▸ **Work required**
Could you please repeat the data below word for word?

▸ **Records for the task**
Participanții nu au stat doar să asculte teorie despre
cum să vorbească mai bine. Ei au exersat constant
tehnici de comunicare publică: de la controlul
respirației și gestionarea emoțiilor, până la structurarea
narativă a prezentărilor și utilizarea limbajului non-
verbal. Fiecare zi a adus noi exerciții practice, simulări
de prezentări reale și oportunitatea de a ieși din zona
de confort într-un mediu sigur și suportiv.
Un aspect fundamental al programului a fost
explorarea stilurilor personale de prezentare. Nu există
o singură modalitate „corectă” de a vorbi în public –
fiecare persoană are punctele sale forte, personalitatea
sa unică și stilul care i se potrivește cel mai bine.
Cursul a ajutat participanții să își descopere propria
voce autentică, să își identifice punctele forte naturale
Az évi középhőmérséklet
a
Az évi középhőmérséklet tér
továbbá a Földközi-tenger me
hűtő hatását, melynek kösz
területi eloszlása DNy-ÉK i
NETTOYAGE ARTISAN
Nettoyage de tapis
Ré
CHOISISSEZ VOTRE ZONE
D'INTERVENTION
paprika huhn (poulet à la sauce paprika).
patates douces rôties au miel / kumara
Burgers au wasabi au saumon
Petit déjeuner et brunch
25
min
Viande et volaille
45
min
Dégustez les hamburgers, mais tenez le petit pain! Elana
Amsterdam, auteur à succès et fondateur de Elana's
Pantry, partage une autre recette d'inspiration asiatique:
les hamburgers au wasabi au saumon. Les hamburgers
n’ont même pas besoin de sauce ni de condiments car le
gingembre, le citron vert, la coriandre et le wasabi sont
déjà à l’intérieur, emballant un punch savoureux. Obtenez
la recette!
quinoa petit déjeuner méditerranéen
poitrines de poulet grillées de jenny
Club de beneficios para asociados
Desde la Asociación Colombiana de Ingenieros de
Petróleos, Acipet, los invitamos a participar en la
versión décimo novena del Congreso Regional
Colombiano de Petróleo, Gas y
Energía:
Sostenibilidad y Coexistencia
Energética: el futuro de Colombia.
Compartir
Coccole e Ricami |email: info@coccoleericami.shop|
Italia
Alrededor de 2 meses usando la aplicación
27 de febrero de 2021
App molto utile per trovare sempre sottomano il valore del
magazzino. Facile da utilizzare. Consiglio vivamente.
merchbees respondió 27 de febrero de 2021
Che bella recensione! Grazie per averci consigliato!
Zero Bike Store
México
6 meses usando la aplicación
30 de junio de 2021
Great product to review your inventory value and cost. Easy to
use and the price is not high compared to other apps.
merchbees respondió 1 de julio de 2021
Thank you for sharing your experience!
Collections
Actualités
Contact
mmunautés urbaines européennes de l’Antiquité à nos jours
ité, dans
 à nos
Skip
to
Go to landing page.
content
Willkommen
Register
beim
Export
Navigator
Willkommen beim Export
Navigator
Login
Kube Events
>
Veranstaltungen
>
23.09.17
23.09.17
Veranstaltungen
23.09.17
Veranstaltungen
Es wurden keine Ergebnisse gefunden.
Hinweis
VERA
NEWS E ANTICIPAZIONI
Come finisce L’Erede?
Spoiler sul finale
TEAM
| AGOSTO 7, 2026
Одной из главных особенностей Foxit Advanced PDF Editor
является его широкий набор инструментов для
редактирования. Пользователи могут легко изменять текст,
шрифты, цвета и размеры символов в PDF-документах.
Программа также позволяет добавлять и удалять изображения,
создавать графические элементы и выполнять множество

▸ **Reply to the task**
Participanții nu au stat doar să asculte teorie despre
cum să vorbească mai bine. Ei au exersat constant
tehnici de comunicare publică: de la controlul
respirației și gestionarea emoțiilor, până la structurarea
narativă a prezentărilor și utilizarea limbajului non-
verbal. Fiecare zi a adus noi exerciții practice, simulări
de prezentări reale și oportunitatea de a ieși din zona
de confort într-un mediu sigur și suportiv.
Un aspect fundamental al programului a fost
explorarea stilurilor personale de prezentare. Nu există
o singură modalitate „corectă” de a vorbi în public –
fiecare persoană are punctele sale forte, personalitatea
sa unică și stilul care i se potrivește cel mai bine.
Cursul a ajutat participanții să își descopere propria
voce autentică, să își identifice punctele forte naturale
Az évi középhőmérséklet
a
Az évi középhőmérséklet tér
továbbá a Földközi-tenger me
hűtő hatását, melynek kösz
területi eloszlása DNy-ÉK i
NETTOYAGE ARTISAN
Nettoyage de tapis
Ré
CHOISISSEZ VOTRE ZONE
D'INTERVENTION
paprika huhn (poulet à la sauce paprika).
patates douces rôties au miel / kumara
Burgers au wasabi au saumon
Petit déjeuner et brunch
25
min
Viande et volaille
45
min
Dégustez les hamburgers, mais tenez le petit pain! Elana
Amsterdam, auteur à succès et fondateur de Elana's
Pantry, partage une autre recette d'inspiration asiatique:
les hamburgers au wasabi au saumon. Les hamburgers
n’ont même pas besoin de sauce ni de condiments car le
gingembre, le citron vert, la coriandre et le wasabi sont
déjà à l’intérieur, emballant un punch savoureux. Obtenez
la recette!
quinoa petit déjeuner méditerranéen
poitrines de poulet grillées de jenny
Club de beneficios para asociados
Desde la Asociación Colombiana de Ingenieros de
Petróleos, Acipet, los invitamos a participar en la
versión décimo novena del Congreso Regional
Colombiano de Petróleo, Gas y
Energía:
Sostenibilidad y Coexistencia
Energética: el futuro de Colombia.
Compartir
Coccole e Ricami |email: info@coccoleericami.shop|
Italia
Alrededor de 2 meses usando la aplicación
27 de febrero de 2021
App molto utile per trovare sempre sottomano il valore del
magazzino. Facile da utilizzare. Consiglio vivamente.
merchbees respondió 27 de febrero de 2021
Che bella recensione! Grazie per averci consigliato!
Zero Bike Store
México
6 meses usando la aplicación
30 de junio de 2021
Great product to review your inventory value and cost. Easy to
use and the price is not high compared to other apps.
merchbees respondió 1 de julio de 2021
Thank you for sharing your experience!
Collections
Actualités
Contact
mmunautés urbaines européennes de l’Antiquité à nos jours
ité, dans
 à nos
Skip
to
Go to landing page.
content
Willkommen
Register
beim
Export
Navigator
Willkommen beim Export
Navigator
Login
Kube Events
>
Veranstaltungen
>
23.09.17
23.09.17
Veranstaltungen
23.09.17
Veranstaltungen
Es wurden keine Ergebnisse gefunden.
Hinweis
VERA
NEWS E ANTICIPAZIONI
Come finisce L’Erede?
Spoiler sul finale
TEAM
| AGOSTO 7, 2026
Одной из главных особенностей Foxit Advanced PDF Editor
является его широкий набор инструментов для
редактирования. Пользователи могут легко изменять текст,
шрифты, цвета и размеры символов в PDF-документах.
Программа также позволяет добавлять и удалять изображения,
создавать графические элементы и выполнять множество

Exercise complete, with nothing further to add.